HVect : List Type -> Type
HVect = All id

-- do we have this somewhere already? Can't remember
data Pointwise : (a -> b -> Type) -> List a -> List b -> Type where
  Nil : Pointwise f [] []
  (::) : {0 f : a -> b -> Type} -> f x y -> Pointwise f xs ys -> Pointwise f (x :: xs) (y :: ys)

infixr 1 ==>
(==>) : List Type -> List Type -> Type
(==>) = Pointwise (\a, b => (a -> b))

happly : HVect as -> as ==> bs -> HVect bs
happly [] [] = []
happly (x :: xs) (f :: fs) = f x :: happly xs fs

Advantageously this definition of HVect in terms of the more general All allows you to naturally express things like:

hsequence : Applicative f => All f as -> f (HVect as)
hsequence [] = pure []
hsequence (mx :: mxs) = [| mx :: hsequence mxs |]

[buzden]

Oh, un-erasing {n : Nat} makes it ok to match on bs (even though it is erased): happly {bs=[]} [] [] = []. With little blood, it works, thanks

By the way, you could match on k even it's erased (thanks to the match [] on the first explicit argument). It's unclear to me why having k not erased makes matching on bs valid, but having k erased (but still known to be 0) disallows matching on bs (of type Vect 0 Type).

[gallais]

It's unclear to me why having k not erased makes matching on bs valid, but having k erased (but still known to be 0) disallows matching on bs (of type Vect 0 Type).

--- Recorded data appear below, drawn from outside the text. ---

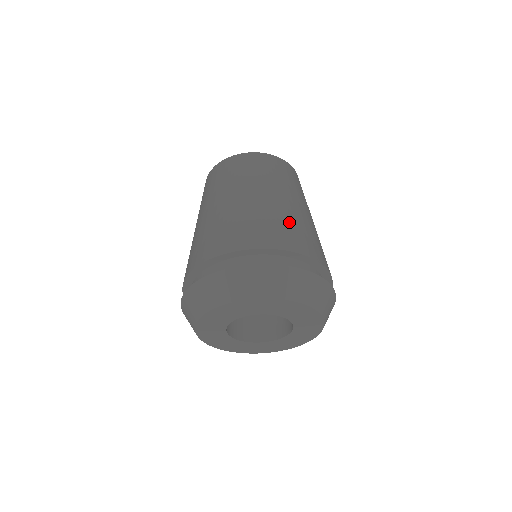
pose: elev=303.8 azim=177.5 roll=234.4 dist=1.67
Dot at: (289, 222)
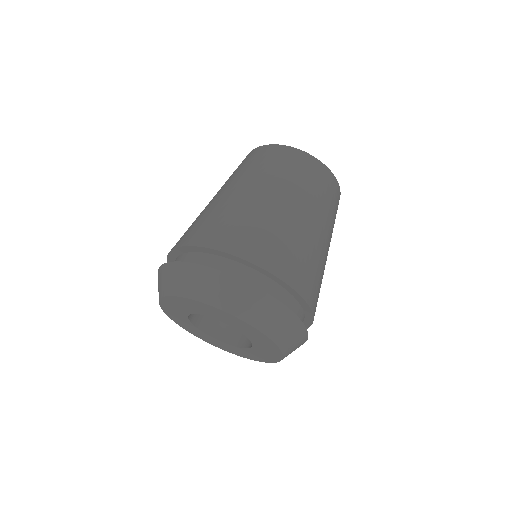
Dot at: (282, 236)
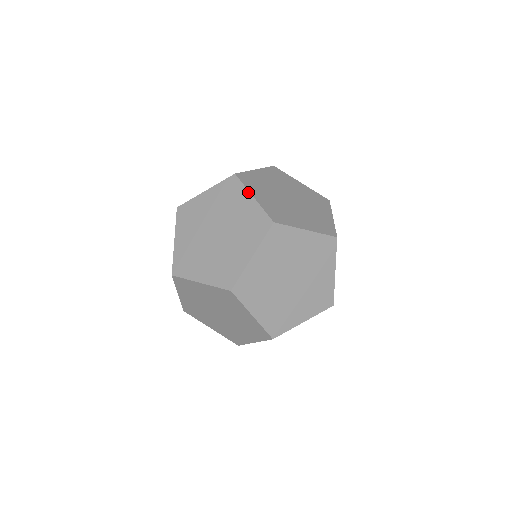
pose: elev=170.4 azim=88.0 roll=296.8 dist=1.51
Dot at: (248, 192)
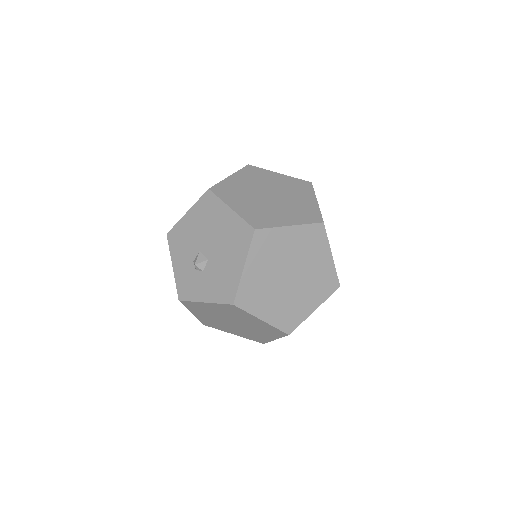
Dot at: (330, 249)
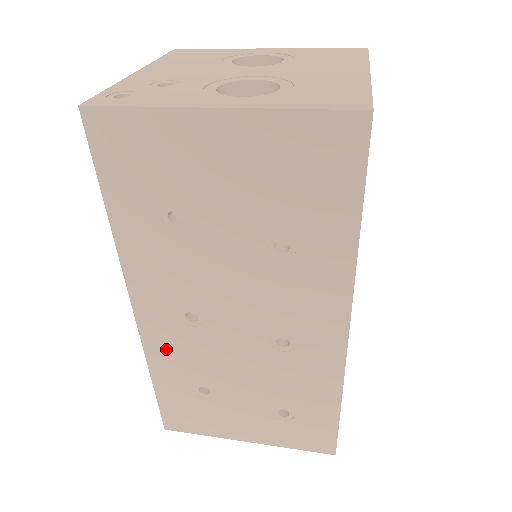
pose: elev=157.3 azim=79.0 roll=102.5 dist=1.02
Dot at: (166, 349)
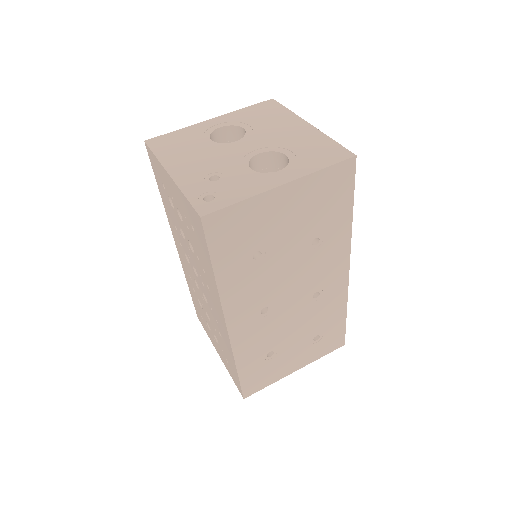
Dot at: (247, 341)
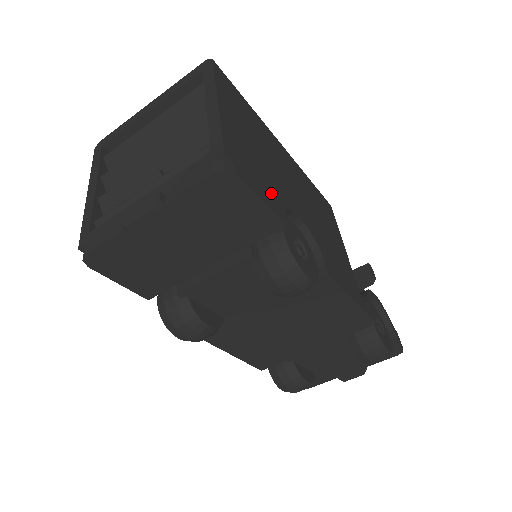
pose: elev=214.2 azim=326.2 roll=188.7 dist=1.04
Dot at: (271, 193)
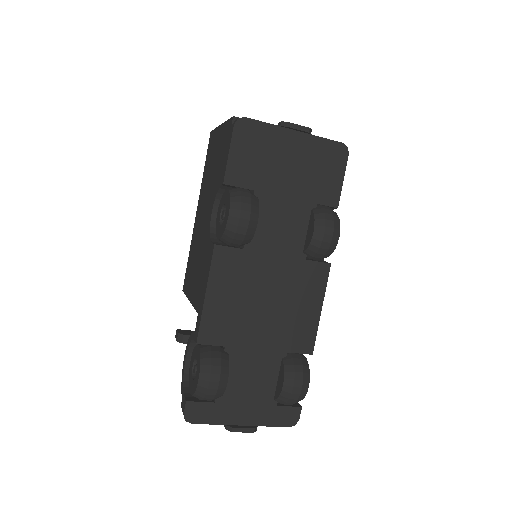
Dot at: occluded
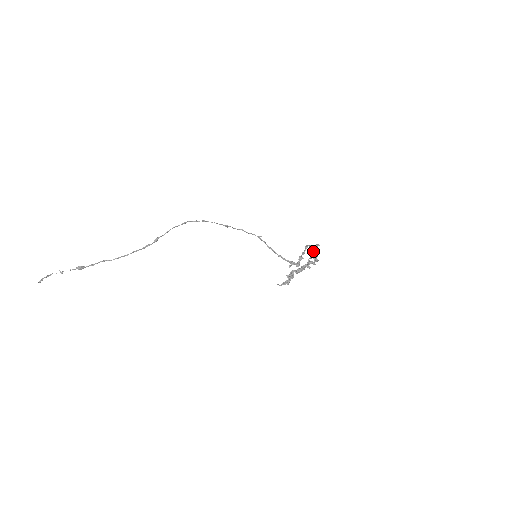
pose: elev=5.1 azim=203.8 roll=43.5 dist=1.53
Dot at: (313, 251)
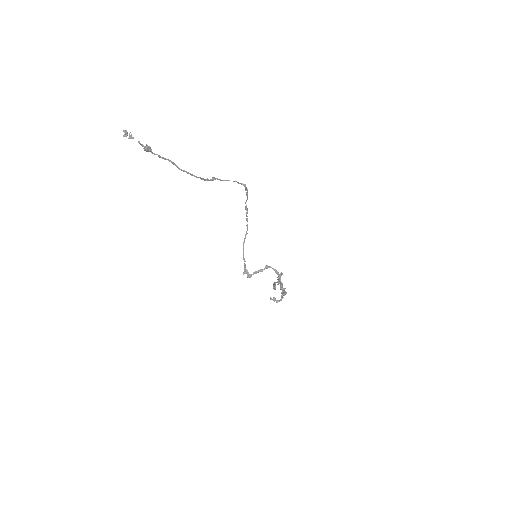
Dot at: (278, 277)
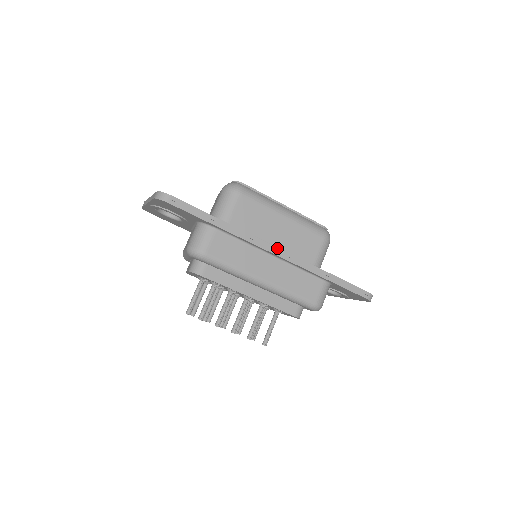
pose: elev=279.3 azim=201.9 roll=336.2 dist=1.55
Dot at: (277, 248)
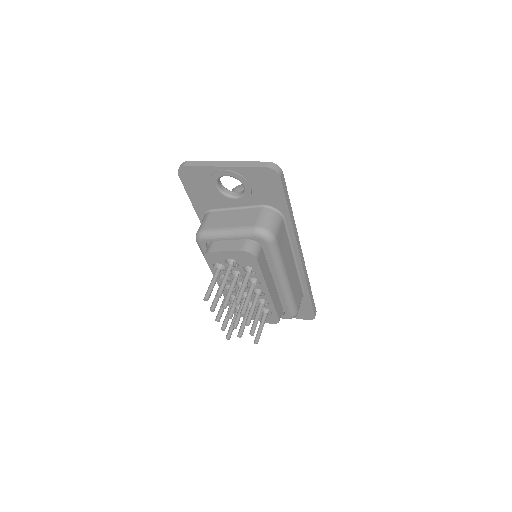
Dot at: (302, 253)
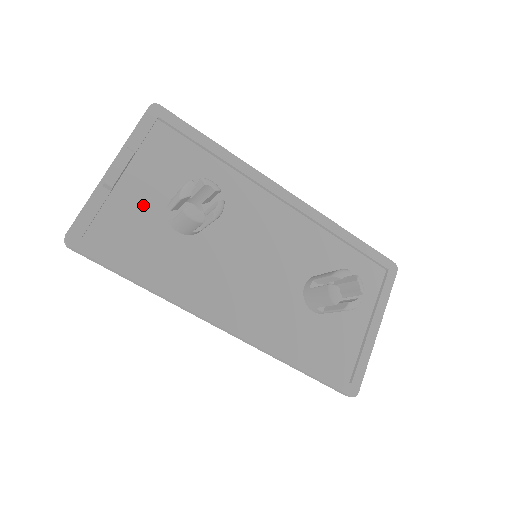
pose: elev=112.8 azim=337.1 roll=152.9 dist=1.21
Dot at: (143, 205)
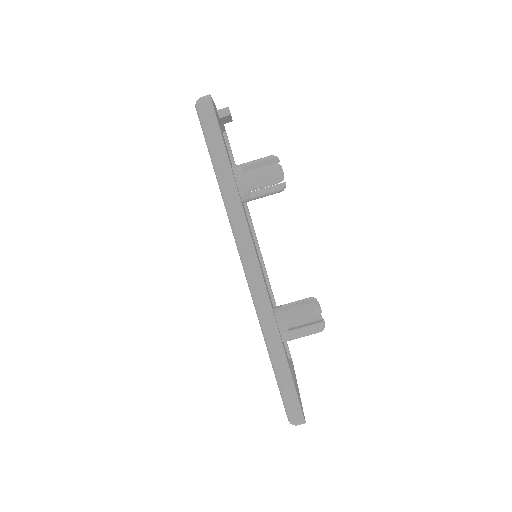
Dot at: occluded
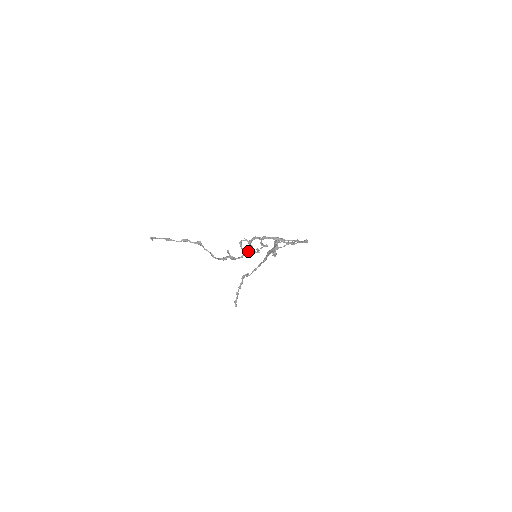
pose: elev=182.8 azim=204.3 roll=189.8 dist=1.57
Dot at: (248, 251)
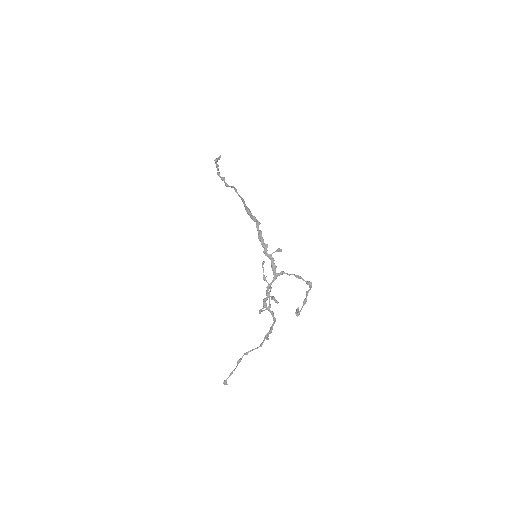
Dot at: (275, 319)
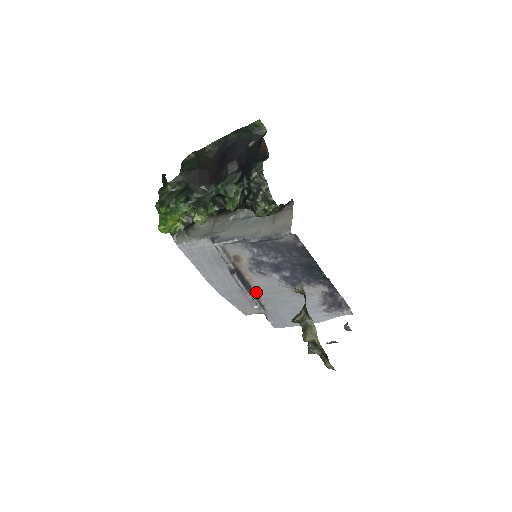
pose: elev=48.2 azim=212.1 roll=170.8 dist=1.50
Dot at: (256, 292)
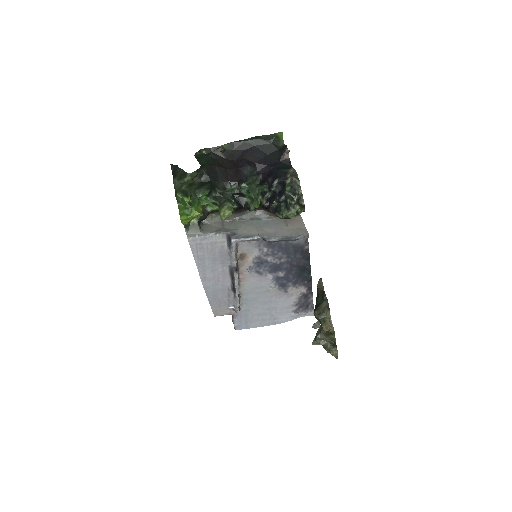
Dot at: (240, 292)
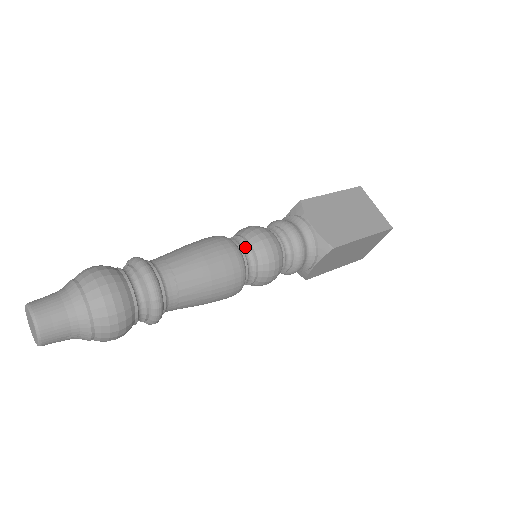
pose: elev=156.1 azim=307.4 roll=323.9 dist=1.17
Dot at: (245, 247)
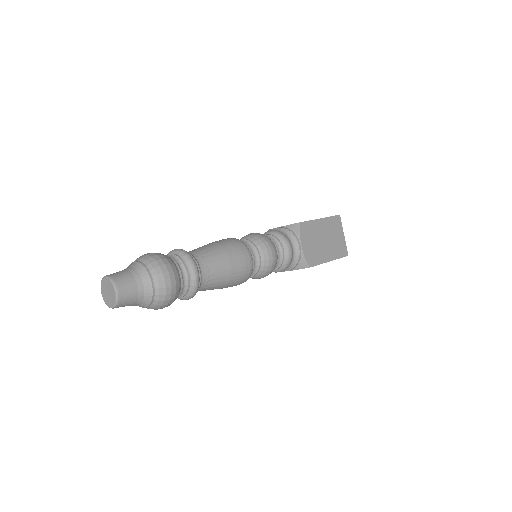
Dot at: (256, 255)
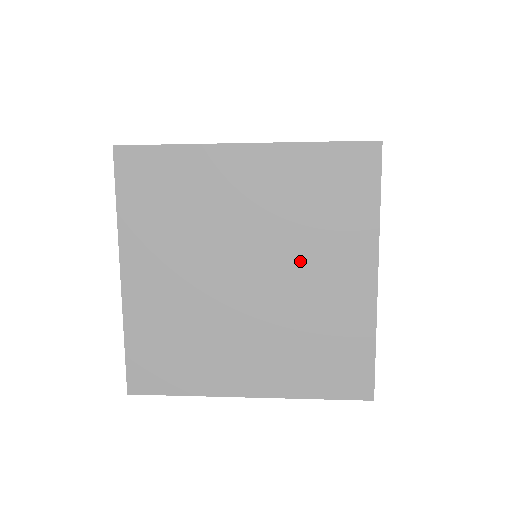
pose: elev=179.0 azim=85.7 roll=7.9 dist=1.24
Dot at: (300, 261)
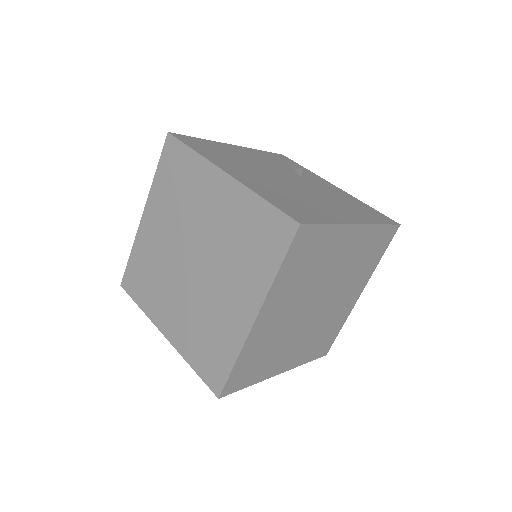
Dot at: (221, 273)
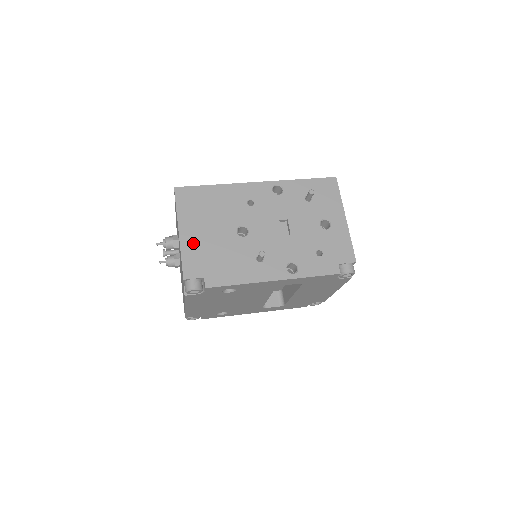
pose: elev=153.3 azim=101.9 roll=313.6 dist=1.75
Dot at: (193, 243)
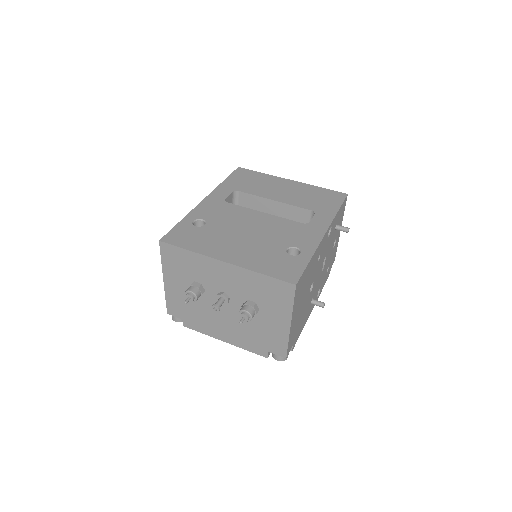
Dot at: (294, 325)
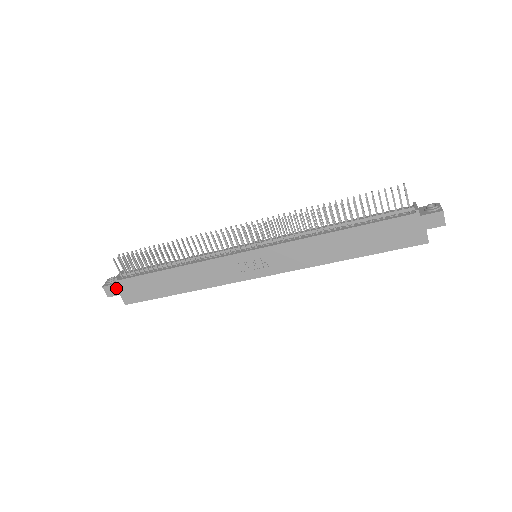
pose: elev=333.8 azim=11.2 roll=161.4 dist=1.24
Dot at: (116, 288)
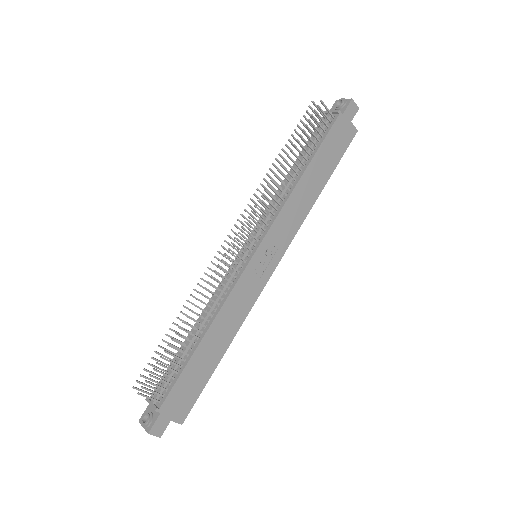
Dot at: (163, 418)
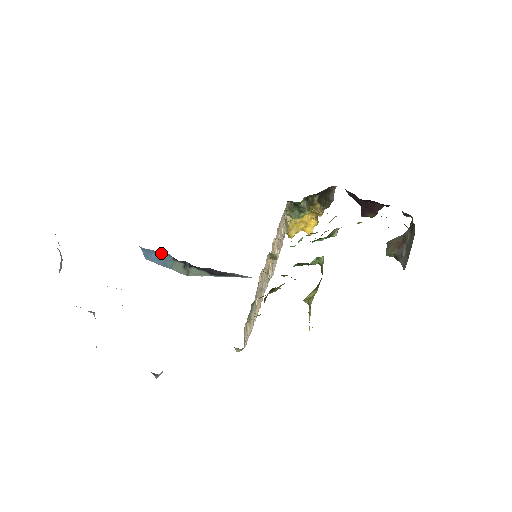
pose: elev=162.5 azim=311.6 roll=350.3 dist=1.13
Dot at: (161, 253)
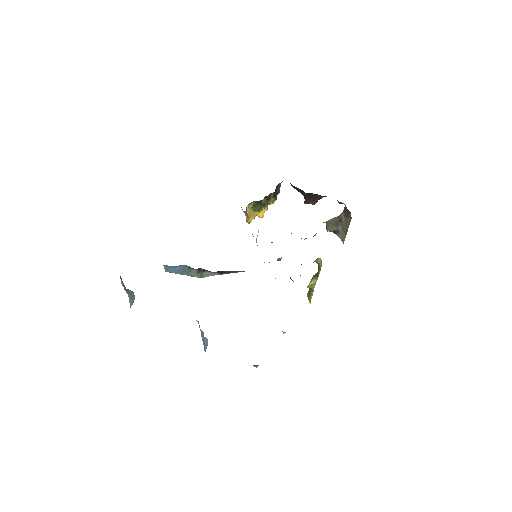
Dot at: (181, 266)
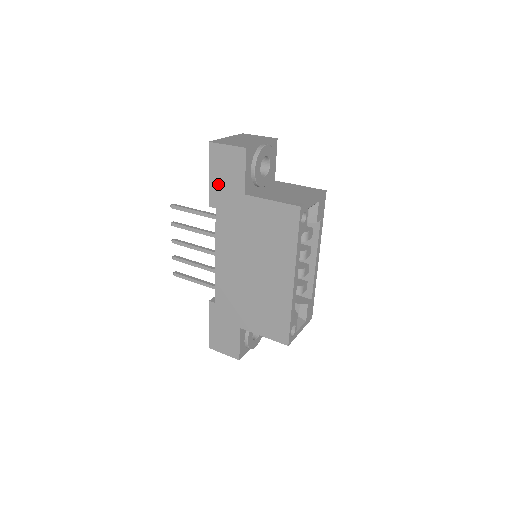
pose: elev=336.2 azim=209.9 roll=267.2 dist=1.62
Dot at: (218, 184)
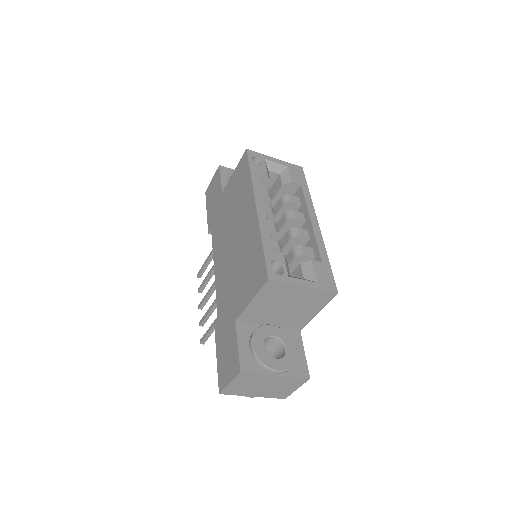
Dot at: (211, 210)
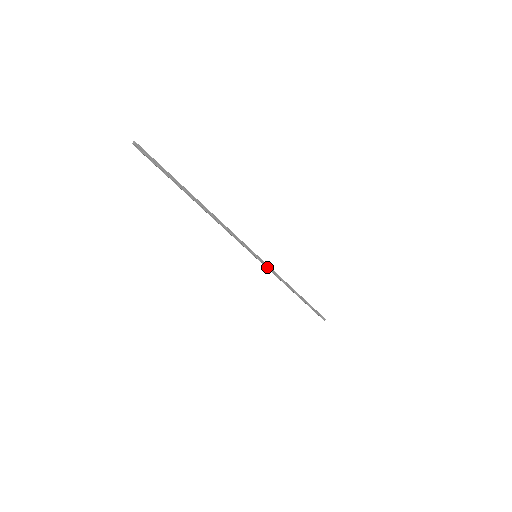
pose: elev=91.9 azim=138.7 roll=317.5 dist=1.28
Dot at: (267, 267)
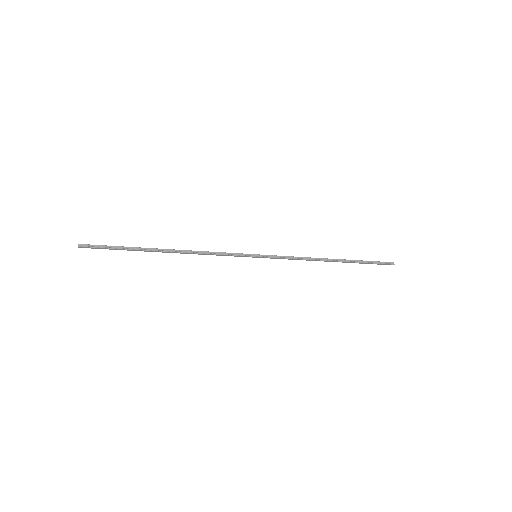
Dot at: (276, 257)
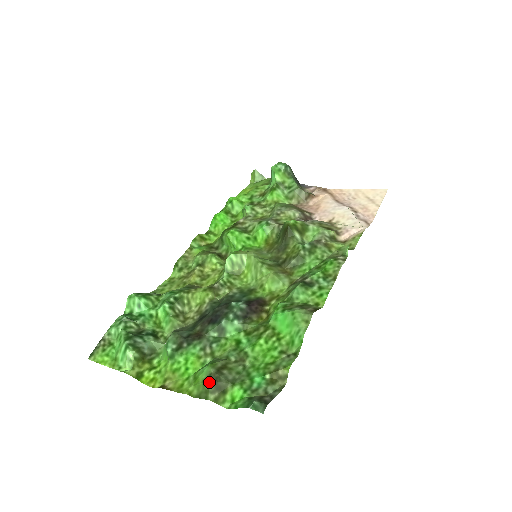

I'm guessing it's something like https://github.com/idris-lang/Idris2/issues/1259#issuecomment-814258909

[buzden]

Yeah, but it means that the original example in this ticket is not an expected behaviour, since bs is actually expected to be unified with []; thus zipWith would be applied to [] as the third argument and thus reduced to []; and the original code would typecheck.

[gallais]

since bs is actually expected to be unified with [];

I don't think it is as there is no match forcing it to be.

Like we don't expect all proofs of a = a to be definitionally equal to Refl. You still need to match on it.